Neten Dorji

Kangpara—The community of Passaphu in Kangpar, Trashigang, can now breathe easy about sustaining their main source of income, bamboo craft (tsharzo). In Peydung village, people have begun cultivating Neomicrocalamus bamboo, locally known as ringshu.

Tsharzo artisans use cane and bamboo to craft various products, such as orong hazib (backpack), lakchu chungchu (basket), bechab (winnowing tray), and bangchung (container), among others. Their dependence on natural resources for raw materials remains heavy.

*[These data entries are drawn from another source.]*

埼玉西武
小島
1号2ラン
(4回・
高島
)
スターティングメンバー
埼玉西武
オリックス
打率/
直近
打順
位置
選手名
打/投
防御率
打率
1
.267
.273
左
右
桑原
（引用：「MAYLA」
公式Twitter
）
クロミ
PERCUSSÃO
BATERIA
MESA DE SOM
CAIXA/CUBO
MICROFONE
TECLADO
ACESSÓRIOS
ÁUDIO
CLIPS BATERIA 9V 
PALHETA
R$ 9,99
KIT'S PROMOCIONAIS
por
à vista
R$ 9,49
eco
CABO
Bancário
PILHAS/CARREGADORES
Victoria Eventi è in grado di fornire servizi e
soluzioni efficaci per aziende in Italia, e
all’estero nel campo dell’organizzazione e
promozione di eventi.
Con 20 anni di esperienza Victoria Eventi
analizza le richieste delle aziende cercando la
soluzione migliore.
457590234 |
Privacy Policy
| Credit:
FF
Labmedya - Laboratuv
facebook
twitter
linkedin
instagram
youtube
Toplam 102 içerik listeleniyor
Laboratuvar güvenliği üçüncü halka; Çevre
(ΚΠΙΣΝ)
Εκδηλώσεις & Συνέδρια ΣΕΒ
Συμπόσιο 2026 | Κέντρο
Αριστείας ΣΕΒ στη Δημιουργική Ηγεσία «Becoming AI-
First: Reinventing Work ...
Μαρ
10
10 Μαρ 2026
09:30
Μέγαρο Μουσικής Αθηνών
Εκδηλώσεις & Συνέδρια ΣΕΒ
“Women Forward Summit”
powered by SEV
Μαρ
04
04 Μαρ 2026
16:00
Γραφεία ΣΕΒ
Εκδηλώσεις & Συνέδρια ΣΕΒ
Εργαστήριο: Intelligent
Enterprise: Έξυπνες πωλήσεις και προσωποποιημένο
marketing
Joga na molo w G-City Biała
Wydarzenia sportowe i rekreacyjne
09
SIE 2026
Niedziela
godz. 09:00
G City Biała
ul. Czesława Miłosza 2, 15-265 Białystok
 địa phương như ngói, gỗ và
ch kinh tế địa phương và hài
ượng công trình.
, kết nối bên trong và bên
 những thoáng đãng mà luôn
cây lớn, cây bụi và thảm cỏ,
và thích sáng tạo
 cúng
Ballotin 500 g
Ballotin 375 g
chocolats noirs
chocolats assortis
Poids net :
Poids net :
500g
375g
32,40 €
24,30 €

Despite the prevalence of subsistence farming among most villagers, people continue to rely on tsharzo crafts. Many villagers engage in seasonal migration to urban areas to work at construction sites.

Bamboo and cane play multiple roles in the villages, serving as materials for house construction, weaving roofing mats, and commercial tsharzo crafts. However, the demand for tsharzo products has decreased due to inadequate forest resources, resulting in a decline in the tradition of basket weaving.

“Unchecked extraction of cane and bamboo has exerted undue pressure, reducing their abundance,” said Moenlam Dorji from Peydung, adding that such excessive exploitation poses a serious threat to the livelihoods of the community.

Highlighting the drastic decline of cane and bamboo in the forests of Kangpar and Passaphu, Moenlam Dorji said,  “It is challenging to obtain sufficient cane from the Passaphu area. People now travel to Samdrupjongkhar to extract or purchase ringshu.” 

A villager, Rinchen Dorji, said that people paid up to Nu 500 for a bundle of bamboo, enough to produce three pairs of bangchung. “I used to earn over Nu 50,000 from selling bamboo products.”

A farmer said that villagers were not able participate in trade shows like in the past due to the shortage of raw materials in the community. “The tsharzo craft would be lost if we do not intervene soon enough.”

With the support from the Department of Forests and the Royal Society for Protection of Nature, the people of Passaphu have undertaken large-scale cultivation of cane and bamboo in the chiwog. However, it dried after bearing fruits. 

Every household in Passaphu, Madewa, and Paydung, reports earning more than Nu 30,000 annually from the sale of cane and bamboo products.

A villager, Karma Phuntsho, said that the plantation of cane and bamboo would secure the livelihoods of the community as the wild sources of raw materials for tsharzo continue to deplete.

So far, the community has so far raised approximately 8,000 saplings, sourced from Khar in Pemagatshel.

The government, in collaboration with the Asian Forest Cooperation Organisation, assisted the villagers in establishing the nursery to ensure the availability of ringshu plants and preserve the age-old tradition of weaving bamboo products.